L’Angeli étant entré un matin chez monseigneur l’archevêque de Harlay, on lui dit à l’antichambre que monseigneur étoit malade. Il attendit et vit sortir de la chambre une jeune fille habillée de vert. Enfin il entra, et monseigneur lui dit qu’il avoit eu trois ou quatre évanouissements, la nuit. « C’est donc cela, dit-il, que j’en ai vu passer un habillé de vert  ? »

Le Duc d’Ossone promit mille pistoles aux Jésuites, s’ils lui faisoient voir qu’on pût donner l’absolution par avance d’un péché non encore commis. Après avoir bien cherché, ils lui apportèrent un de leurs auteurs, et lui donnèrent l’absolution qu’il demandoit. Il leur donna une lettre de change à recevoir, à quatre lieues. Ils trouvèrent en chemin douze drôles qui les battirent et leur prirent la lettre de change. Ils vinrent se plaindre au duc, qui leur dit que c’étoit là le péché qu’il avoit envie de commettre, et qu’ils l’en avoient absous.

Un confesseur demandoit à un soldat qui se confessoit s’il avoit jeûné. « Que trop, mon père, répondit-il ; j’ai quelquefois été huit jours sans manger du pain. — Mais si vous en eussiez eu, dit le confesseur, vous en eussiez mangé  ? — Très assurément, répondit le soldat. — Mais, ajouta le confesseur, Dieu ne prend pas plaisir à ces jeûnes forcés. — Ma foi, répliqua le soldat, ni moi non plus, mon père. »

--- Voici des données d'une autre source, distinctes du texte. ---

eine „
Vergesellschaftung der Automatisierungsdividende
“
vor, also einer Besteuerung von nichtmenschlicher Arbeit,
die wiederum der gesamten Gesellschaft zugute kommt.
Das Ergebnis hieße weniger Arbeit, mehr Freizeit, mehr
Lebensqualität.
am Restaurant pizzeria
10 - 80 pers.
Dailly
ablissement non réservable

Maldachin étant amant favori de donna Olimpia, et partageant ses plus douces faveurs avec le pape, elle lui dit un jour dans ses transports les plus violents : Coragio, mi Maldachin, ti fara cardinale ; mais il lui répondit : Quando sarebbe per esser papa non posso più_ (1).

[(1) Courage, je te ferai cardinal. — Quand cela serait pour être pape, je ne peux plus. ]

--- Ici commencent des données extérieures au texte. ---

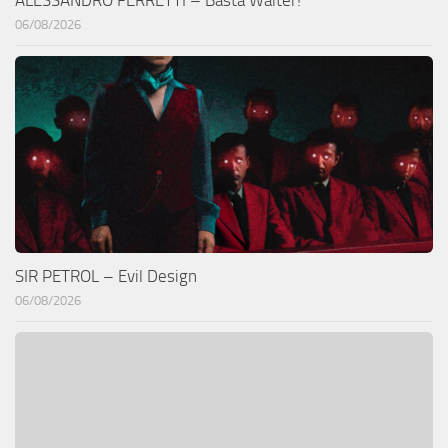
06/08/2026
SIR PETROL – Evil Design
06/08/2026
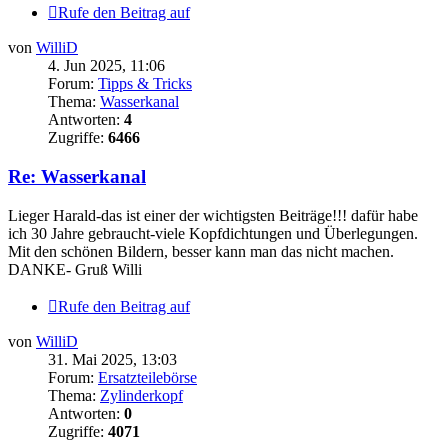
Rufe den Beitrag auf
von
WilliD
4. Jun 2025, 11:06
Forum:
Tipps & Tricks
Thema:
Wasserkanal
Antworten:
4
Zugriffe:
6466
Re: Wasserkanal
Lieger Harald-das ist einer der wichtigsten Beiträge!!! dafür habe
ich 30 Jahre gebraucht-viele Kopfdichtungen und Überlegungen.
Mit den schönen Bildern, besser kann man das nicht machen.
DANKE- Gruß Willi
Rufe den Beitrag auf
von
WilliD
31. Mai 2025, 13:03
Forum:
Ersatzteilebörse
Thema:
Zylinderkopf
Antworten:
0
Zugriffe:
4071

Clermont-Tonnerre, évêque de Noyon, disoit dans une maladie qu’il avoit : « Hélas ! Seigneur, ayez pitié de ma grandeur. »

Le même évêque disoit des docteurs de Sorbonne : « C’est bien affaire à des gueux comme cela de parler du mystère de la Trinité. »

Rabelais étant fort malade, son curé, qui ne passoit pas pour un habile homme, le vint voir pour lui administrer les sacrements, et, lui montrant la sainte hostie, lui dit : « Voilà votre Sauveur et votre maître qui veut bien s’abaisser jusqu’à venir vous trouver ; le reconnaissez-vous bien ? — Hélas ! oui, répondit Rabelais, je le reconnois à sa monture. »

Les voleurs attaquèrent un soir madame Cornuel. L’un d’eux, entrant dans son carrosse, commença par lui mettre la main sur la gorge ; mais elle lui repoussa le bras sans s’effrayer, lui disant : « Vous n’avez que faire là, mon ami ; je n’ai ni perles ni tétons. »


  1. Ce chapitre est extrait d’un manuscrit qui n’est plus attribué à Tallemant et que Monmerqué, trompé par le ton, avait inséré dans sa 2e édition. Les mots que l’on y trouvera n’en sont pas moins bons.